Investigators in the United States and Canada recruited 10,251 people with
type 2 diabetes. Blood sugar was assessed by hemoglobin A1c, a measure of
sugar inside blood cells. After nearly 4 years, 257 people in intensive
treatment, whose A1c averaged 6.4%, had died, compared with 203 in standard
care, whose A1c was on average 7.5%. The deaths had various causes--surgical
complications, sepsis, strokes. But many were heart attacks.
Medicine postulates that the only healthy (normal) blood sugar level is
that observed in healthy individuals, and treatment of diabetic patients
ought to lower blood sugar to this level. However this trial shows that
in diabetics such a normo-glycemia is unhealthy. We ought therefore
redefine what a normal blood sugar is. As diabetes progresses so does
its normo-glycemia. Each diabetic patient has its own normo-glycemia.

Provided information:
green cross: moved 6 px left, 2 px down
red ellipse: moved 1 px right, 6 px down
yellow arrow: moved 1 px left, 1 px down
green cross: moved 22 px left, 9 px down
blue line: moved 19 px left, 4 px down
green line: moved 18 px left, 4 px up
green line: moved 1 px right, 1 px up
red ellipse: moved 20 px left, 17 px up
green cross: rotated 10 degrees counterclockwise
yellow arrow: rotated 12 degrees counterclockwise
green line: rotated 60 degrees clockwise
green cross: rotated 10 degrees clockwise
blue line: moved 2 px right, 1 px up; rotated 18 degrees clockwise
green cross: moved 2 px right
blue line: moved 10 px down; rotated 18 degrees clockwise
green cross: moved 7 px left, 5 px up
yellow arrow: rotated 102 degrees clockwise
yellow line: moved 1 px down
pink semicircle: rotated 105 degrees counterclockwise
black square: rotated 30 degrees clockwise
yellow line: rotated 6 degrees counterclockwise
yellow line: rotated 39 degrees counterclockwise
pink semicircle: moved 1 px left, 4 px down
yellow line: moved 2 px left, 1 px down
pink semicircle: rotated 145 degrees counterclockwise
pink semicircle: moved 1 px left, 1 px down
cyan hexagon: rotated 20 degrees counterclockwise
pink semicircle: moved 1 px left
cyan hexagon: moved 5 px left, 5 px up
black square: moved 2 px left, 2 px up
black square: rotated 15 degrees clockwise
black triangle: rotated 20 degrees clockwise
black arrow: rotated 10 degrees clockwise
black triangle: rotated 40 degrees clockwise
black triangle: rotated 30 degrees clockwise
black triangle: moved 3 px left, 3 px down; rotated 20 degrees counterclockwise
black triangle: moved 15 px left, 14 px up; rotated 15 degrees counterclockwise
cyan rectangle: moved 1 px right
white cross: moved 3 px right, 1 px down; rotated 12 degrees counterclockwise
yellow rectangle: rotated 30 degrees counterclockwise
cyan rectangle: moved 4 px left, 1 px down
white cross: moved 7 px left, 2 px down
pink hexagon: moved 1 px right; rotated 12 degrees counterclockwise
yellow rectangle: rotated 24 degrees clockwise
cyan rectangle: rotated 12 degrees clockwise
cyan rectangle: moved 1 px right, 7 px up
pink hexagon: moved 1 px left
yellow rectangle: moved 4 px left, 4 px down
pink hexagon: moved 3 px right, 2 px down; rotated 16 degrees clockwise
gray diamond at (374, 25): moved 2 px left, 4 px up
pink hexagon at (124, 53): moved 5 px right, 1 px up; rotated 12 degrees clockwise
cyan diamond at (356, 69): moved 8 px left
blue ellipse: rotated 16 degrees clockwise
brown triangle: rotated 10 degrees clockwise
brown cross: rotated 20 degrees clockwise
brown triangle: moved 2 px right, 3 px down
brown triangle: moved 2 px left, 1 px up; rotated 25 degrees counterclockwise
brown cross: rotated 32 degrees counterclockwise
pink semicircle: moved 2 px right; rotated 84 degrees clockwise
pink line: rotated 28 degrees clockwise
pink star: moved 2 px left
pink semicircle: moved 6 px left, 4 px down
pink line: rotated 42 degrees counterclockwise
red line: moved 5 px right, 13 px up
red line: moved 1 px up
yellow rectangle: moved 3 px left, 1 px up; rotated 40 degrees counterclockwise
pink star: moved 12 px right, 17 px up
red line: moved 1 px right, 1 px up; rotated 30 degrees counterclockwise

Directions:
- 1) Set down the part of the passage on the diabetes trial exactly, beginning at the words "Investigators in the" and stopping after the words "were heart attacks.".
- 2) In the passage on the diabetes trial, what was the average A1c of the people in intensive treatment?
- 3) Extend the passage on the diabetes trial, picking up after its final sentence.

Answers per task:
- 1)
Investigators in the United States and Canada recruited 10,251 people with
type 2 diabetes. Blood sugar was assessed by hemoglobin A1c, a measure of
sugar inside blood cells. After nearly 4 years, 257 people in intensive
treatment, whose A1c averaged 6.4%, had died, compared with 203 in standard
care, whose A1c was on average 7.5%. The deaths had various causes--surgical
complications, sepsis, strokes. But many were heart attacks.

- 2) Their A1c averaged 6.4%.

- 3)
Obviously when compared with a healthy individual this normo-glycemia is
actually hyper-glycemic while the normo-glycemia of the healthy individual
is hypo-glycemic to the particular diabetic patient.
From the patient’s perspective, the measures applied in the trial drove
patients to hypo-glycemia and raised their risk to die. It is striking
that the death was attributed to various causes indicating the body
as a whole suffered from the false treatment.